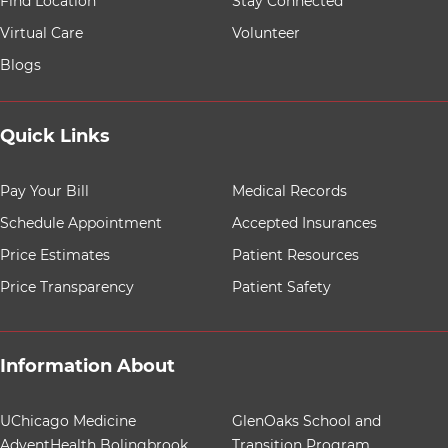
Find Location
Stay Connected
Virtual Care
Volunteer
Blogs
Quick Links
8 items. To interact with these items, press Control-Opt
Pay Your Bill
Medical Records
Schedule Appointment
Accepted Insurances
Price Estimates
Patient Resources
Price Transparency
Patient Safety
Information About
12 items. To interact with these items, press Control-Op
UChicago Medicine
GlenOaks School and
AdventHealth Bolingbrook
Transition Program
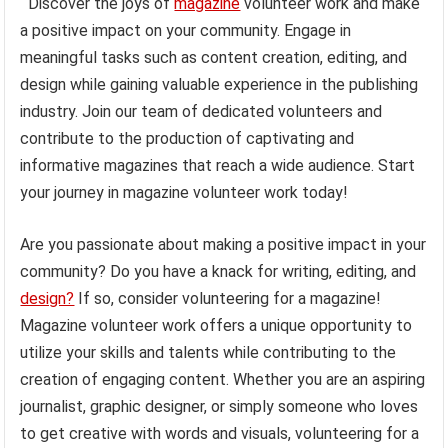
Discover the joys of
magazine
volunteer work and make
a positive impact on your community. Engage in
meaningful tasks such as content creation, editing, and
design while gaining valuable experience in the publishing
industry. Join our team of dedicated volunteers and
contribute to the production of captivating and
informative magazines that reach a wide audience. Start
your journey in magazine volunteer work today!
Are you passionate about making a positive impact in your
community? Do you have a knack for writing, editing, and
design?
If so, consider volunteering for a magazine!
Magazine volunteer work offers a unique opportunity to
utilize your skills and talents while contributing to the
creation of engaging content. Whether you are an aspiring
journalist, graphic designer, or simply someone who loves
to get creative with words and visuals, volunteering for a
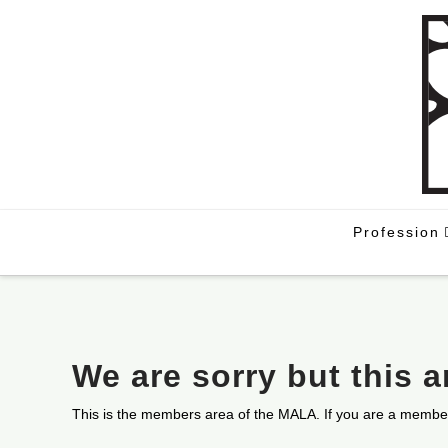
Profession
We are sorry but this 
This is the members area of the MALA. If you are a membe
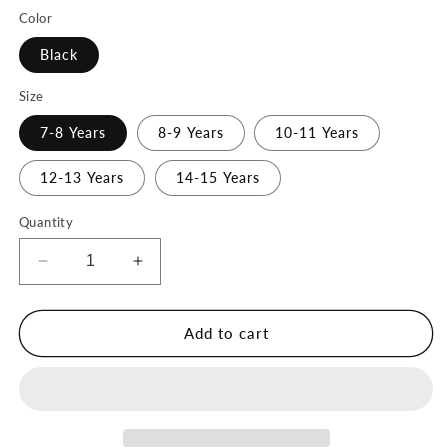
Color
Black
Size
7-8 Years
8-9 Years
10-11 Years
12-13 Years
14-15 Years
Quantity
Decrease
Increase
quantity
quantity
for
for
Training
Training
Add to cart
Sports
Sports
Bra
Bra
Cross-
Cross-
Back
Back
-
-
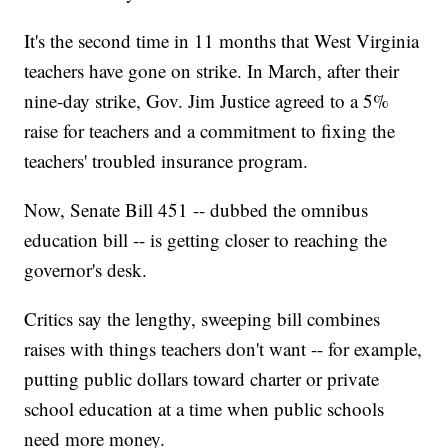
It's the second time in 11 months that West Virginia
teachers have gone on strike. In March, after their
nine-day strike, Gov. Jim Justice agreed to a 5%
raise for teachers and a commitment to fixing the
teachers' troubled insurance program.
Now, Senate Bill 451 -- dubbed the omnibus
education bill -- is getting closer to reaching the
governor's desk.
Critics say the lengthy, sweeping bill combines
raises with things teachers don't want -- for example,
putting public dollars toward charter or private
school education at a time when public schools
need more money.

- - - - - - -

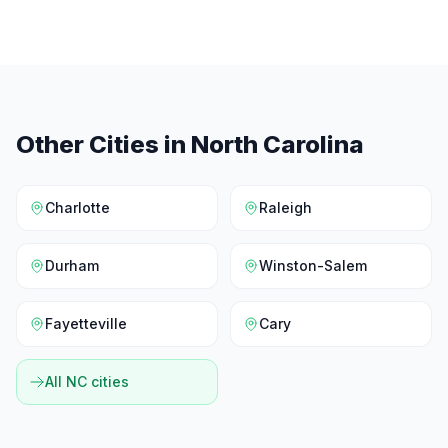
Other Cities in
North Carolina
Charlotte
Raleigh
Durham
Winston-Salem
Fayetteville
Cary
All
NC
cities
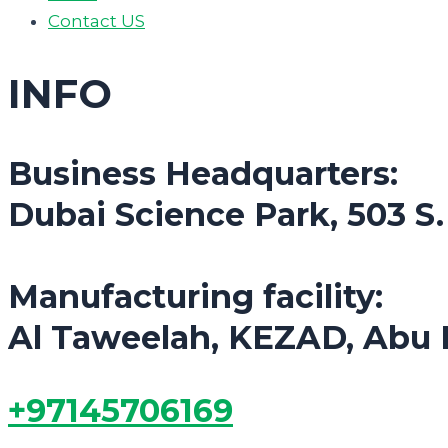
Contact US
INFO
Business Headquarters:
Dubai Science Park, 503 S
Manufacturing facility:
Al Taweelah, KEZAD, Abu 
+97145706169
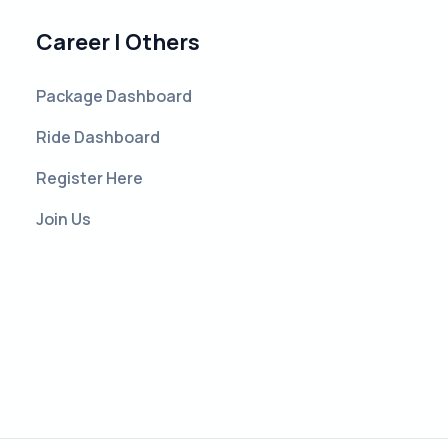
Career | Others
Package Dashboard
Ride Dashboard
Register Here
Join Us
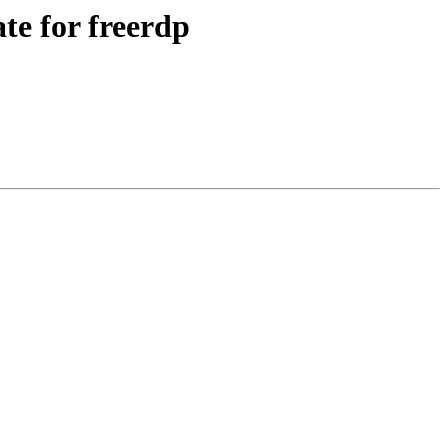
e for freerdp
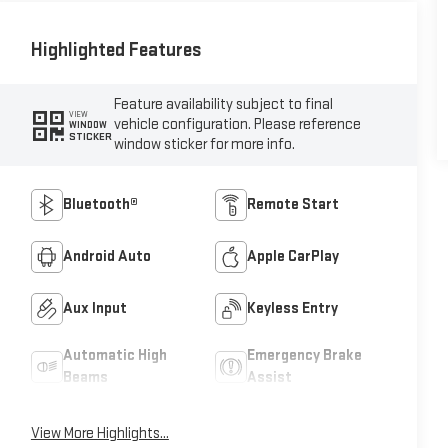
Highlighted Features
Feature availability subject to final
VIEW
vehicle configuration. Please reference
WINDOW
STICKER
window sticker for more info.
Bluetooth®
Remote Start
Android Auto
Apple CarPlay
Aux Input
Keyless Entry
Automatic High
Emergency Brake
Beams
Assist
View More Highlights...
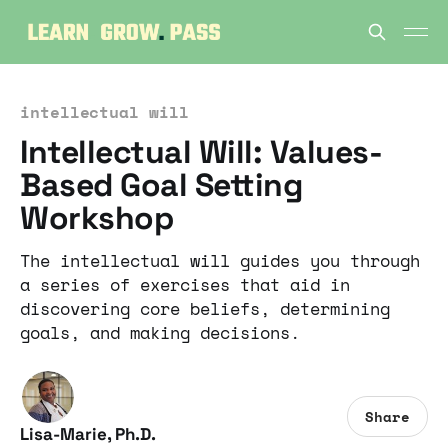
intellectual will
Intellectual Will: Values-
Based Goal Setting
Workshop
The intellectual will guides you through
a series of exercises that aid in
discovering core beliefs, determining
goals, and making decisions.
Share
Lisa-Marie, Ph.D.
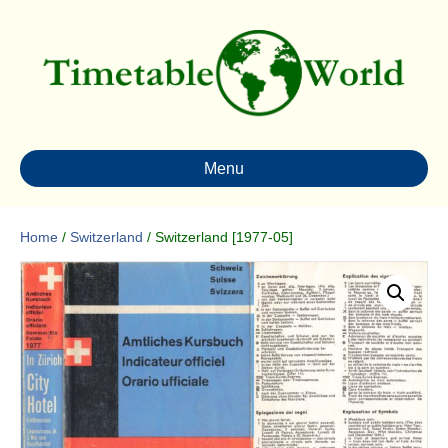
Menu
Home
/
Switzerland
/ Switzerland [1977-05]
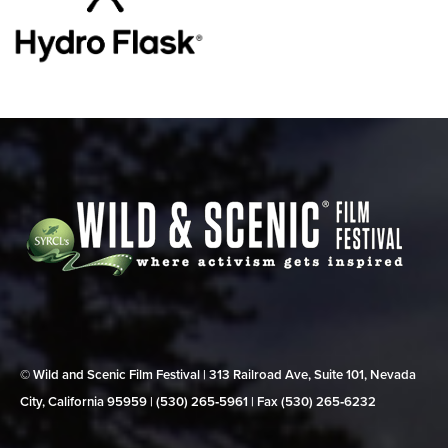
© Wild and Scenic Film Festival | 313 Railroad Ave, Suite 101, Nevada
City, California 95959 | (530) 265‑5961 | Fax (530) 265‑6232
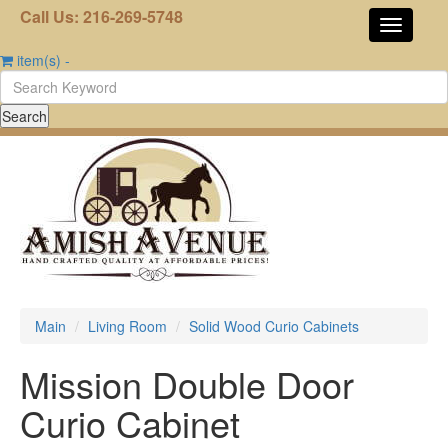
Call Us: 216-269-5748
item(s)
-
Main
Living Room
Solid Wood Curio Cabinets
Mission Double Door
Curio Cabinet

- - - - - - -

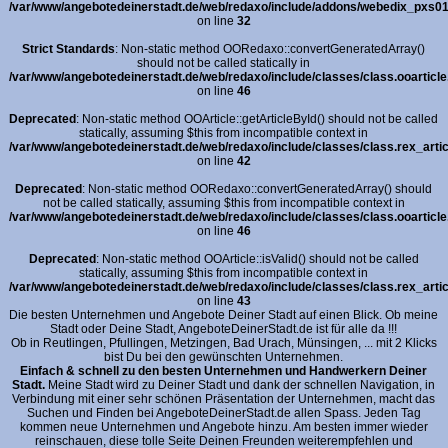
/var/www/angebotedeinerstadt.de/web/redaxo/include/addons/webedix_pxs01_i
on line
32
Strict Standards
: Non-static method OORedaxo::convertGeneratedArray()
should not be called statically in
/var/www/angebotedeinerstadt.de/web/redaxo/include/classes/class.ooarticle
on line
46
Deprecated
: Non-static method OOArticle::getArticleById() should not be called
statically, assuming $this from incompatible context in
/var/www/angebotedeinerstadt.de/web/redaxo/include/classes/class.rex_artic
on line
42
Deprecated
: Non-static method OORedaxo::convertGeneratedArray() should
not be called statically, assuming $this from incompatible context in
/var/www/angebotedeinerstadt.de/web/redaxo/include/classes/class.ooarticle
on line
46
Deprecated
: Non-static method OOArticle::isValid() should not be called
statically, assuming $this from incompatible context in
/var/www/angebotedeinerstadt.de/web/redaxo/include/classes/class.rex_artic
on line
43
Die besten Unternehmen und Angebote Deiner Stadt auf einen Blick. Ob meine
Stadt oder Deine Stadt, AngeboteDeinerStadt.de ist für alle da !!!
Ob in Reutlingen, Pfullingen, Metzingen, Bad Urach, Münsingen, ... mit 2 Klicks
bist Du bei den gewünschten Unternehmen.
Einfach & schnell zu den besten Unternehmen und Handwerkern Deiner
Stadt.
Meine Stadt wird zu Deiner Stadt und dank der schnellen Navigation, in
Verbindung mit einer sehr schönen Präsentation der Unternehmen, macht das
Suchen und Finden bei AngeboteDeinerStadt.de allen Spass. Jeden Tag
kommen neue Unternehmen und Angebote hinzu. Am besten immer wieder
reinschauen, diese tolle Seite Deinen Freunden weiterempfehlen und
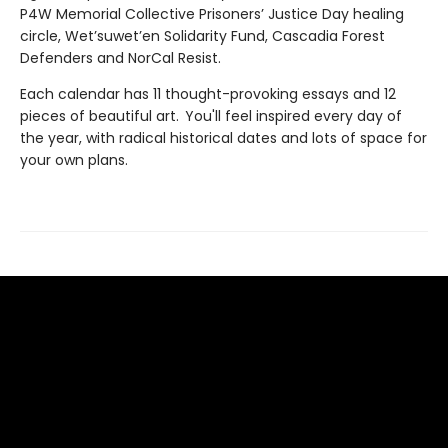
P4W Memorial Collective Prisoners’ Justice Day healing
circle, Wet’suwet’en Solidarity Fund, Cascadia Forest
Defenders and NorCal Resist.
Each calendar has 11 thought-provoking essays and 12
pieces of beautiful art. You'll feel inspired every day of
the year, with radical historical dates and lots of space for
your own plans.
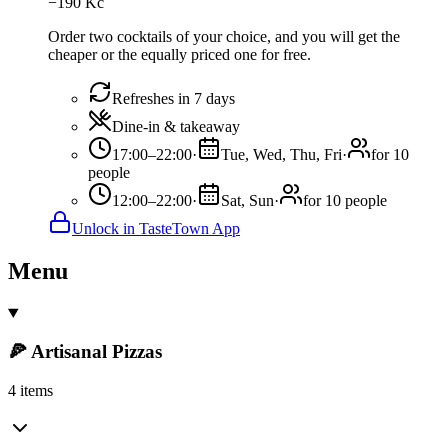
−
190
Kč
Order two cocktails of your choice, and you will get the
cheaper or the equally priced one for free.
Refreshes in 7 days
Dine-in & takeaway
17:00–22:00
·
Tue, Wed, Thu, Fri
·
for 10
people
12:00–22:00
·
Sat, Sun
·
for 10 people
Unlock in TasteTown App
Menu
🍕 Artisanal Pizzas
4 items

- - - - - - -

To complete this exercise, transcribe exactly the lines above from the one that holds "Find Location" through the one that holds "utilize your skills". Pictures stay out.

Find Location
Stay Connected
Virtual Care
Volunteer
Blogs
Quick Links
8 items. To interact with these items, press Control-Opt
Pay Your Bill
Medical Records
Schedule Appointment
Accepted Insurances
Price Estimates
Patient Resources
Price Transparency
Patient Safety
Information About
12 items. To interact with these items, press Control-Op
UChicago Medicine
GlenOaks School and
AdventHealth Bolingbrook
Transition Program
Discover the joys of
magazine
volunteer work and make
a positive impact on your community. Engage in
meaningful tasks such as content creation, editing, and
design while gaining valuable experience in the publishing
industry. Join our team of dedicated volunteers and
contribute to the production of captivating and
informative magazines that reach a wide audience. Start
your journey in magazine volunteer work today!
Are you passionate about making a positive impact in your
community? Do you have a knack for writing, editing, and
design?
If so, consider volunteering for a magazine!
Magazine volunteer work offers a unique opportunity to
utilize your skills and talents while contributing to the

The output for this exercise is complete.